A human heart can be preserved for up to 4 hours, but the chances of the recipient’s survival are higher if transplant takes place early. The report explained that the Government hospital doctors informed their Fortis counterparts about the availability of the heart from a brain-dead patient at 5:45 am. The situation was also explained to the police.

Immediately, additional commissioner of police (traffic) Karunasagar began co-ordinating the creation of the green corridor. C Kathir was selected as the ambulance driver.
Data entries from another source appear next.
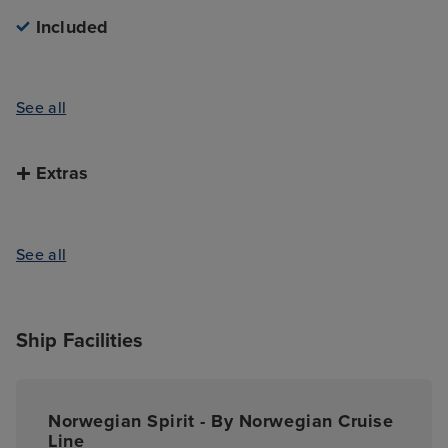
available further inland. Fort de la Fachoda, which
Included
is about a 20-minute drive from central Papeete, is
a particular highlight of the area; home to an
impressive waterfall, this is a beautiful spot to see
See all
more of the vibrant rainforests and intriguing ruins
that litter this inland area. Although, really, however
you decide to spend your time in Papeete, you’re in
Extras
for a fantastic shore experience.
See all
Ship Facilities
Norwegian Spirit - By Norwegian Cruise
Line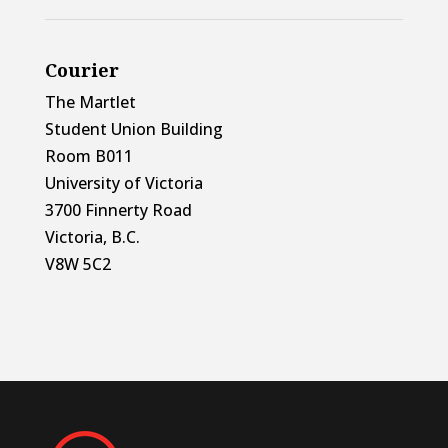
Courier
The Martlet
Student Union Building
Room B011
University of Victoria
3700 Finnerty Road
Victoria, B.C.
V8W 5C2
By afternoon, deputy commissioner Sivanandan had posted 26 officers at 12 intersections and the police were ready with the corridor, most of it along the Beach Road and Santhome High Road, two of the busiest roads in Chennai.

The report stated that the loading of the heart into the ambulance began at 6:39 pm and the ambulance left the Government hospital at 6:44 pm. “As it passed each signal – touching 100 kmph at times – a pilot radioed in the location to the control room as also the police teams along the corridor. It reached Fortis at 6:57 pm,” said the report.

“As soon as the heart was brought, the transplant began. By 10.15 pm, the heart was beating in the patient’s chest,” Dr Suresh Rao, chief anesthetist at Fortis hospital, is quoted as saying in the report.

The report added that the heart was harvested from a 27-year-old man who, ironically, had died in a traffic accident. Luckily, the recipient’s and donor’s blood group and body weight matched, making the transplant possible.

Another report in The Times of India said that Hvovi had been suffering from the disease for four years. “(She) had decided to go to the US for a transplant. But doctors advised her against it as the waiting period for a heart there was two years and she had just three months before things might turn worse,” said the report.

Dilated cardiomyopathy makes the heart “so weak and enlarged that the supply of blood to the lungs, liver and other organs is affected. With her heart’s pumping efficiency dropping from 60% to 10-15%, and several parts of body swelling up, Hvovi was barely able to walk, and was facing breathlessness,” according to a reportin DNA.

The report in The Times of India added that the heart surgery was led by Dr KR Balakrishnan. “The reason behind creating a green corridor was to transport the heart as fast as possible so the outcome of the surgery would be better. The heart has a better potential when transplanted faster,” he said in the report.

Chennai is already ahead of other cities in heart transplants. In fact, the report in DNA said Hvovi was probably the first person in Maharashtra to have undergone a heart transplant.

“According to the Maharashtra health services department, even 18 years after seven hospitals in the city were granted permission to conduct heart transplant operation, not a single such surgery has been performed in Mumbai,” said the report.